Faculty of Engineering Education members, Charles Patrick Jr, Daniel Alge, and Charles Peak recently had a publication in the journal of Biomedical Engineering Education. Overall, their involvement in IEEI helped to motivate the interest in publishing the results, not just having them for internal use. Charles Patrick says, “The peer group I was in 2020-2021 helped to ease me into the process and encouraged me to take the time for an education publication.”
The paper talks about how it is sometimes difficult for faculty to teach courses effectively and to prepare students for careers in the field of biomedical engineering when there are gaps, redundancies, and bottlenecks in the curriculum.

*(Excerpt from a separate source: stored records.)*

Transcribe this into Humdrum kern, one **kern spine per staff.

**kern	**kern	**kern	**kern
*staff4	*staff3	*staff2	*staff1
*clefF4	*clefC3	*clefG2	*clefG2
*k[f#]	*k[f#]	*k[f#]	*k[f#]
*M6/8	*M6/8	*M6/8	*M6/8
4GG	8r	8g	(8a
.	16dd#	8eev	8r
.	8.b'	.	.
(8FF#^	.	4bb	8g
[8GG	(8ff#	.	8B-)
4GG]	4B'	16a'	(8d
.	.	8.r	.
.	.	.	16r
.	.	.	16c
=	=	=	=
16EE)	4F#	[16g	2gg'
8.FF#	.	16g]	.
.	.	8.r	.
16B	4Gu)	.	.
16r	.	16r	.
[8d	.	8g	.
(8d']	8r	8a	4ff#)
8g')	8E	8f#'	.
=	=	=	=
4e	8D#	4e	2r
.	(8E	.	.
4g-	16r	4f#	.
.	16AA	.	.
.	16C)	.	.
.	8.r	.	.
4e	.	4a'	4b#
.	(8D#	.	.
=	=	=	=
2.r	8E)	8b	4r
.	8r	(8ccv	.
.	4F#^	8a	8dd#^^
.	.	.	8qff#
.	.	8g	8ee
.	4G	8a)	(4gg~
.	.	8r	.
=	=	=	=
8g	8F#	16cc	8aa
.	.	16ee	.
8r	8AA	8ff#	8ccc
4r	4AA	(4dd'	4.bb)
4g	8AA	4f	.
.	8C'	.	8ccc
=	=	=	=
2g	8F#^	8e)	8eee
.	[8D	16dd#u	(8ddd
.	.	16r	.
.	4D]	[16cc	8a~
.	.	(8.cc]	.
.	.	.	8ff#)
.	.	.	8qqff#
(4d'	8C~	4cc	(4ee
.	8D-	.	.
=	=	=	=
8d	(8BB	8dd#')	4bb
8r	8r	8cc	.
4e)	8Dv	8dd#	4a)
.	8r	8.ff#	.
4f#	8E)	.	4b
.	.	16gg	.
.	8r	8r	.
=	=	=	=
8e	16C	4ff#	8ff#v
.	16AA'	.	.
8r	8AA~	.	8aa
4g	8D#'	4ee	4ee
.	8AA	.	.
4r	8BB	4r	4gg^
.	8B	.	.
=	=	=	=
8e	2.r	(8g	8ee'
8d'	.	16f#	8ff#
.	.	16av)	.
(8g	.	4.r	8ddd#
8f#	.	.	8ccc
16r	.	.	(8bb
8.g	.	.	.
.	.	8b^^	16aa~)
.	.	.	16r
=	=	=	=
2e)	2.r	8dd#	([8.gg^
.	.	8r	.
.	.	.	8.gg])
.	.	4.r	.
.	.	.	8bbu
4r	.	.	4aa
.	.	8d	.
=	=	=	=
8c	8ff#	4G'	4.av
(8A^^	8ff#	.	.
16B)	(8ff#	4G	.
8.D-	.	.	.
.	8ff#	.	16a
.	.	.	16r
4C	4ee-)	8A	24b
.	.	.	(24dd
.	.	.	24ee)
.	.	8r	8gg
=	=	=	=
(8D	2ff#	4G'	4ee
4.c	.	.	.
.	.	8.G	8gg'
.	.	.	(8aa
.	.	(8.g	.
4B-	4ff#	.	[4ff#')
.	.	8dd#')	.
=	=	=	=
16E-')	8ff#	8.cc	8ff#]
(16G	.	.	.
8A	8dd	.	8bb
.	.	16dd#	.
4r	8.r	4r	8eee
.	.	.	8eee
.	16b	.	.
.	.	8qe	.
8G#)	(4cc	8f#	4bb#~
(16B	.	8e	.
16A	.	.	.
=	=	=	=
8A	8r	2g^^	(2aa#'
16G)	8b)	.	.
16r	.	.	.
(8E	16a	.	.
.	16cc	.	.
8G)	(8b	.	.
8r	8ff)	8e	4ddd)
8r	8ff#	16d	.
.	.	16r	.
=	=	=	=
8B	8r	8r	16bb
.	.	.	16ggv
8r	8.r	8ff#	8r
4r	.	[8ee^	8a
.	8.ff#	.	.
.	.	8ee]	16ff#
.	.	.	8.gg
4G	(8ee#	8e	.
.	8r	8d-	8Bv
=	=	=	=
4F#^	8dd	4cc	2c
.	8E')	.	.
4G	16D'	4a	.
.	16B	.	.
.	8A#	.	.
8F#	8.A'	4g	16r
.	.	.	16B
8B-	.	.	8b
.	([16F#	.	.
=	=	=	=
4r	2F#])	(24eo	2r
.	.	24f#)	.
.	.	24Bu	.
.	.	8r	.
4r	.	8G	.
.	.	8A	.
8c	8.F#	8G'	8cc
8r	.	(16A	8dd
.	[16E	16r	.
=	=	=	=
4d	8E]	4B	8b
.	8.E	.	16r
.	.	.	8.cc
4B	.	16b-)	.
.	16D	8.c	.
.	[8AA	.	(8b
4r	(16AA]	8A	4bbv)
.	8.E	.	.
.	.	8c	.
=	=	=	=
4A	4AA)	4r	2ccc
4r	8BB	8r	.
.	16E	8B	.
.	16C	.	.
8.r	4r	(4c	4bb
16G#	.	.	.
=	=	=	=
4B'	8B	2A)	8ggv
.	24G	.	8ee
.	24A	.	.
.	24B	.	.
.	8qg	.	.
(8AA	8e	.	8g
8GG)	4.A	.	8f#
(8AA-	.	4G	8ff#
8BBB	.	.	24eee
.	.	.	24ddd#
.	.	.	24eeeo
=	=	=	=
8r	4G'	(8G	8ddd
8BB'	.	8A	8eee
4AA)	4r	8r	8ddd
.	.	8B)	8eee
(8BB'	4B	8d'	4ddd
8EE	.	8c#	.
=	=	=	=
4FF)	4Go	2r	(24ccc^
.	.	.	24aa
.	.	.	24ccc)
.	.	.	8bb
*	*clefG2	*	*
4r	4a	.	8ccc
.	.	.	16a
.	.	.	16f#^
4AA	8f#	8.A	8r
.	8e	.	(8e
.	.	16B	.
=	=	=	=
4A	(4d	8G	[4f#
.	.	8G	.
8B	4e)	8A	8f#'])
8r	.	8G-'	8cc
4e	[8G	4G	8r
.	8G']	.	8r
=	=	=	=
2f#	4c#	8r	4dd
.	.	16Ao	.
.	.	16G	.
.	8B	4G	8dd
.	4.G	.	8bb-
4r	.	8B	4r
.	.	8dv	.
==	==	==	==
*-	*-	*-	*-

A review of curriculum continuity was prompted by faculty observations of potential curriculum deficiencies, the rapidly changing landscape of biomedical engineering education, the changing workplaces of biomedical engineers, as well as accreditation agencies’ mandates to continuously improve.
The paper presents a seven-step Curriculum Continuity Checkup Process (C3P) that focuses on clarifying course learning outcomes, developing a comprehensive set of curriculum outcomes, and developing a curriculum map to identify gaps, redundancies, and bottlenecks in a process-oriented manner.
The results of this study and implications for curriculum revision and conclusions about the use of the C3P in biomedical engineering education are discussed as well. They are currently using the results of the curriculum review to comprehensively redesign the entire undergraduate curriculum (Charles Patrick is chairing the curriculum redesign effort and Charles Peak is chairing the engineering design component of the curriculum).